━━ TEXTE FOURNI

[SPOIL]Une histoire de surestimation.
**Critique sans Spoil dans le lien donné plus bas**
On surestime souvent le cinéma "d'Auteur", surtout s'il fait partie , même de très loin, du Dogme95. Un film tourné en 35 mm dans le business garantit quasiment des louanges aveugles.
Voilà où était ma crainte avant que le film se lance. Avec Festen comme seul échelle d'évaluation possible, j'ai surestimé les obstacles : psychologie des personnages poussée dans une intrigue finalement simplette, quelques coups de violence, longs silences. Tout ça jeté dans l'oeil du spectateur qui devra trouver la bonne référence biblique du moindre éclairage
Or, tout au long du film, ces obstacles sont devenus des outils, et ne sont finalement que des arguments providentiels pour le réac qui sommeille en chacun de nous.
Maintenant, regardez la balise de cette critique. Vous savez à quoi vous attendre.
Le film narre l'histoire de Lucas, un animateur de jardin d'enfants divorcé qui refait tranquillement sa vie. Tout pourrait se passer à merveille si Klara, une des fillettes du centre, n'invente littéralement de toutes pièces un abus sexuel. Littéralement, car le début du film semble être le puzzle que Klara décide de résoudre : un baiser, des images pornographiques, un homme : le mensonge est tout trouvé. Pourquoi ce mensonge ? On ne le saura jamais, et parfois c'est bien de ne pas tout expliquer. Désir d'attention ? Réelle haine ?

━━━━

CONSIGNE A ▸
Dans le texte fourni, quel métier Lucas exerce-t-il ?
CONSIGNE B ▸
Traduisez en anglais la phrase suivante du texte fourni : « Le film narre l'histoire de Lucas, un animateur de jardin d'enfants divorcé qui refait tranquillement sa vie. »
CONSIGNE C ▸
Recopiez le passage du texte fourni allant de « Maintenant, regardez la » à « Réelle haine ? » en substituant « Clara » à « Klara ».

━━ DONNÉES À EXAMINER

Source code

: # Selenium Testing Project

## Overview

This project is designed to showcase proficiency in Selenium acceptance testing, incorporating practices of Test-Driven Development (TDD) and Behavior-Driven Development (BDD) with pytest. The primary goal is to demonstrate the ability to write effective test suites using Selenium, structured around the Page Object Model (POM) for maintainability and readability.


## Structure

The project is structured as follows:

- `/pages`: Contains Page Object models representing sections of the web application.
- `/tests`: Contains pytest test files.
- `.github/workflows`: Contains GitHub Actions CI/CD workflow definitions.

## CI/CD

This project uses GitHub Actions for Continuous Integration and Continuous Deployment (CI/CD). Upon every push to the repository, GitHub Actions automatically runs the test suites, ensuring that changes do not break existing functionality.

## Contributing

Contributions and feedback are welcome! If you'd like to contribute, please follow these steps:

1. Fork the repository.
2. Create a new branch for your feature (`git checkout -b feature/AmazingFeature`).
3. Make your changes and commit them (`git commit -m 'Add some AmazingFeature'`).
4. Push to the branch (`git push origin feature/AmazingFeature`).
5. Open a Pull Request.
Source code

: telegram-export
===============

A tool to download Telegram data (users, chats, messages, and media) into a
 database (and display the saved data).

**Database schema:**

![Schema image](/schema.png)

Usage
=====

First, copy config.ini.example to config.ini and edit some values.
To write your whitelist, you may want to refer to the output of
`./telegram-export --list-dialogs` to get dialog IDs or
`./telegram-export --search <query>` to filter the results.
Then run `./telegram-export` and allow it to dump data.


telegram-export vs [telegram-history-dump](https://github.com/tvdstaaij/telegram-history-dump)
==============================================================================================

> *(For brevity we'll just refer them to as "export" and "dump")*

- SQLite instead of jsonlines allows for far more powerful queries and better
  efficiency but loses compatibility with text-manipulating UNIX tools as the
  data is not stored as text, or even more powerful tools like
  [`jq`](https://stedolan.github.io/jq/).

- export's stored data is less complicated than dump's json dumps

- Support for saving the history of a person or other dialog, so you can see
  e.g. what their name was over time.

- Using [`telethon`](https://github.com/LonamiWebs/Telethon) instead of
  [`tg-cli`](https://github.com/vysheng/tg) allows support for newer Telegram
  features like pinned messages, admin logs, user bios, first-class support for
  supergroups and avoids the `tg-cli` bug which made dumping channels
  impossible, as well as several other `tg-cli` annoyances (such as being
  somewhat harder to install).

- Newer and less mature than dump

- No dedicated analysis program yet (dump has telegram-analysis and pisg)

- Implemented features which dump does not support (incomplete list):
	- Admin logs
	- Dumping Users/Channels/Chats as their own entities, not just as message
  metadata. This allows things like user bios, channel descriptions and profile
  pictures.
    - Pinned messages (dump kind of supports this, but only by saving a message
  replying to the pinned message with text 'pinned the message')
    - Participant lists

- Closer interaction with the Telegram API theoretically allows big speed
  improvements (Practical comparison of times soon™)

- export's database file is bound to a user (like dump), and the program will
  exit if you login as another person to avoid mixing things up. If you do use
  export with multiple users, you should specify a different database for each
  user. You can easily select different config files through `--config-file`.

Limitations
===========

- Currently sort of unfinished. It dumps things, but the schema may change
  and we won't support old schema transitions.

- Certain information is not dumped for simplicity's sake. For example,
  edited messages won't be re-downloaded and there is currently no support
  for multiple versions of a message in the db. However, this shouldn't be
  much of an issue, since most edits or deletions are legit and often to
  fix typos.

━━━━

RÉPONSE RÉDIGÉE A ▸
Il est animateur de jardin d'enfants.

RÉPONSE RÉDIGÉE B ▸
The film tells the story of Lucas, a divorced kindergarten teacher who is quietly rebuilding his life.

RÉPONSE RÉDIGÉE C ▸
Maintenant, regardez la balise de cette critique. Vous savez à quoi vous attendre.
Le film narre l'histoire de Lucas, un animateur de jardin d'enfants divorcé qui refait tranquillement sa vie. Tout pourrait se passer à merveille si Clara, une des fillettes du centre, n'invente littéralement de toutes pièces un abus sexuel. Littéralement, car le début du film semble être le puzzle que Clara décide de résoudre : un baiser, des images pornographiques, un homme : le mensonge est tout trouvé. Pourquoi ce mensonge ? On ne le saura jamais, et parfois c'est bien de ne pas tout expliquer. Désir d'attention ? Réelle haine ?